6 min read

How to run Apache Spark on Kubernetes in less than 5min

You can have Apache Spark up and running on Kubernetes in just 5minutes.

This article is the first in the series of a guide called “Kubernetes: The perfect platform for Spark applications”. During the next several weeks, we will cover all aspects of installing, running, managing and monitoring Spark on K8s.

Today we will show how to get up and running with Apache Spark on Kubernetes. There are several ways to do this, but most of them are complex and require a lot of configurations. We will use Ilum because it will set up the whole cluster for us.

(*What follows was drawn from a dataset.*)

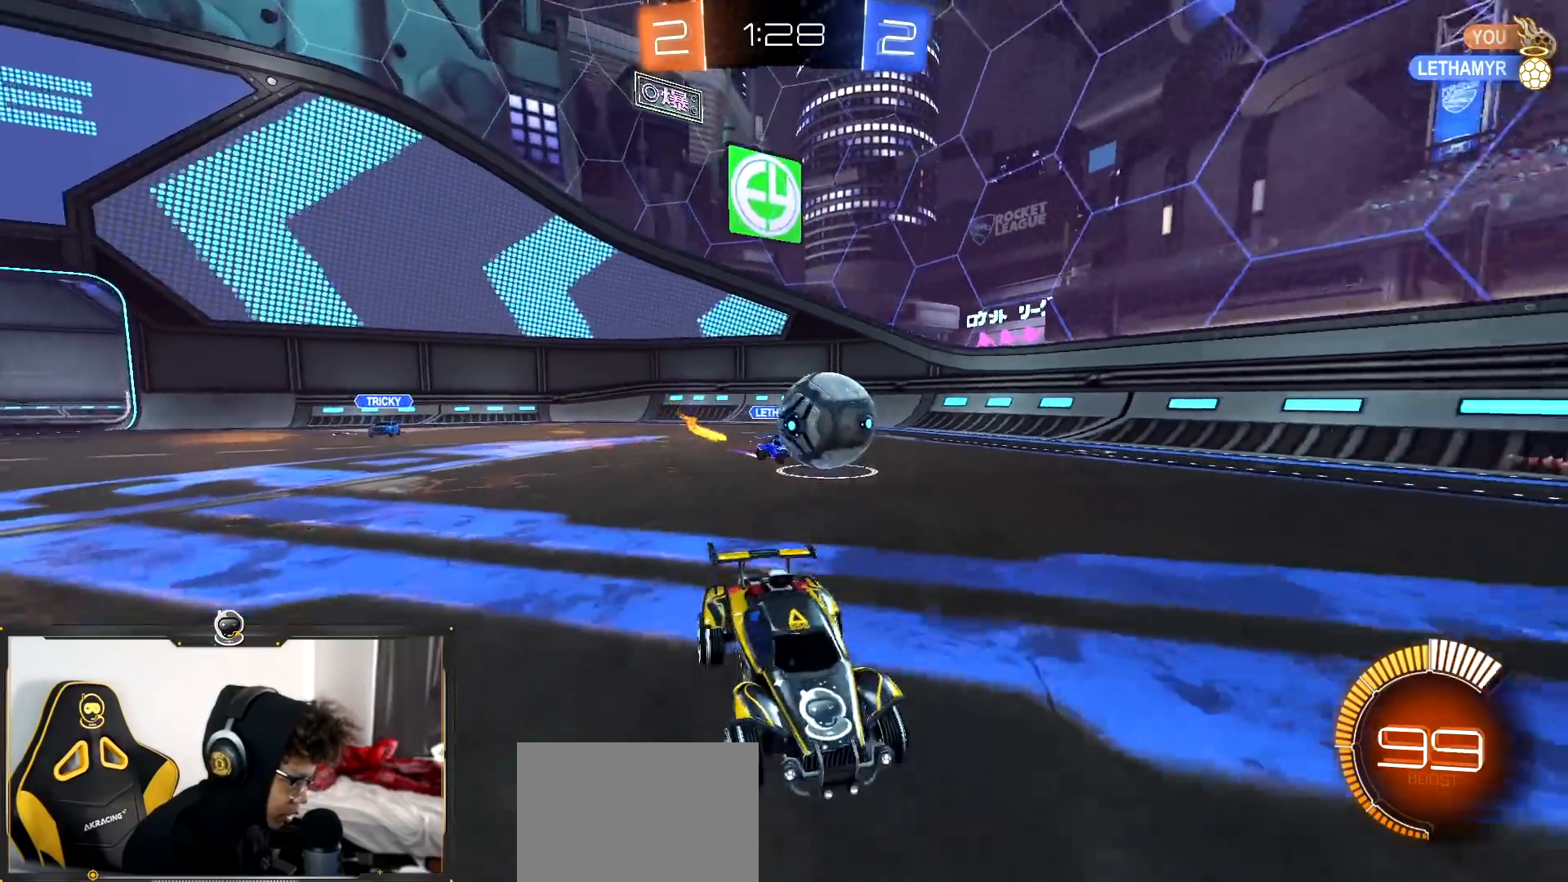
{"dt_ms": 501, "buttons": ["R1", "R2"], "left_stick": "center", "right_stick": "center", "events": [[17, "left_stick", "center"]]}
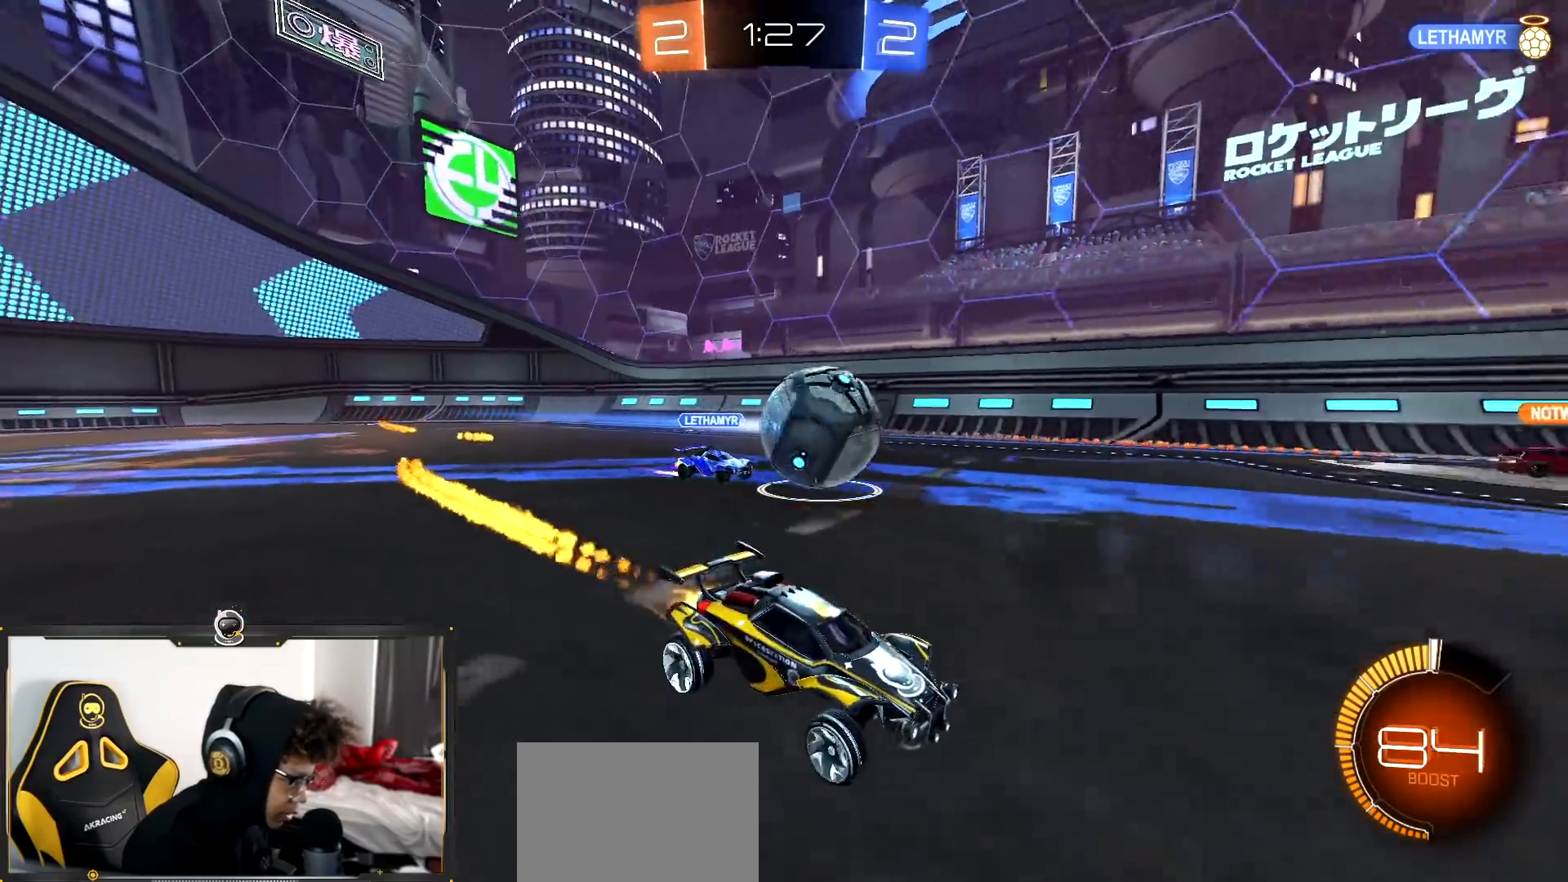
{"dt_ms": 500, "buttons": ["R1", "R2"], "left_stick": "center", "right_stick": "center", "events": []}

In the future, we will compare the usage of the spark operator.

Spark on Kubernetes with Ilum

Ilum is a Kubernetes-native solution that makes it easy to deploy and manage Apache Spark clusters. It provides a simple API that makes it easy to define and manage Spark. It will handle all dependencies for you.

With Ilum, you can deploy Spark clusters in minutes, and get started running Spark applications immediately. Ilum makes it easy to scale Spark clusters up or down and to manage multiple Spark clusters from a single UI.

If you're new to Apache Spark or Kubernetes, Ilum is a great way to get started.

Quick start

We'll assume that you have a Kubernetes cluster up and running. If you don't, you can follow these instructions to set up a Kubernetes cluster on the minikube. Check how to install minikube.

Setup a kubernetes cluster

minikube start --cpus 4 --memory 8192 --addons metrics-server

Once you have a Kubernetes cluster up and running, you can install Ilum with just a few commands:

Spark on K8s with Ilum

helm repo add ilum https://charts.ilum.cloud
helm install ilum ilum/ilum

This will install Ilum into your Kubernetes cluster. It should take around 2 minutes to initialize.

Spark on Kubernetes with Ilum

Once the Ilum is installed, you can access the UI with port-forward and localhost:9777.

kubectl port-forward svc/ilum-ui 9777:9777
Spark on Kubernetes with Ilum

That’s all, your kubernetes cluster is now configured to handle spark jobs. Ilum provides a simple API and UI that makes it easy to submit Spark applications. You can also use the good old spark submit.

Submit a spark application on kubernetes

Let’s now start a simple spark job. We'll use the "SparkPi" example from the Spark documentation. You can use the jar file from this link.

Ilum simple job

Ilum will create a Spark driver pod, it uses spark 3.x docker image. You can control the number of spark executor pods by scaling them to multiple nodes.

Spark on Kubernetes with Ilum

Ilum is a software that makes running Spark on Kubernetes a breeze. It will configure the entire cluster for you and provide an interface where you can manage and monitor your Spark cluster. We believe that spark apps on kubernetes will shape the future of big data. By using kubernetes, spark apps will be able to handle large amounts of data more efficiently and reliably. This will allow for more accurate insights and decision making when it comes to big data.

Migrating from Apache Hadoop Yarn

As Apache Hadoop Yarn is in deep stagnation, more and more organizations are looking to migrate from Yarn to Kubernetes. There are a number of reasons for this, but the most common one is that Kubernetes provides a more robust and flexible platform for managing Big Data workloads.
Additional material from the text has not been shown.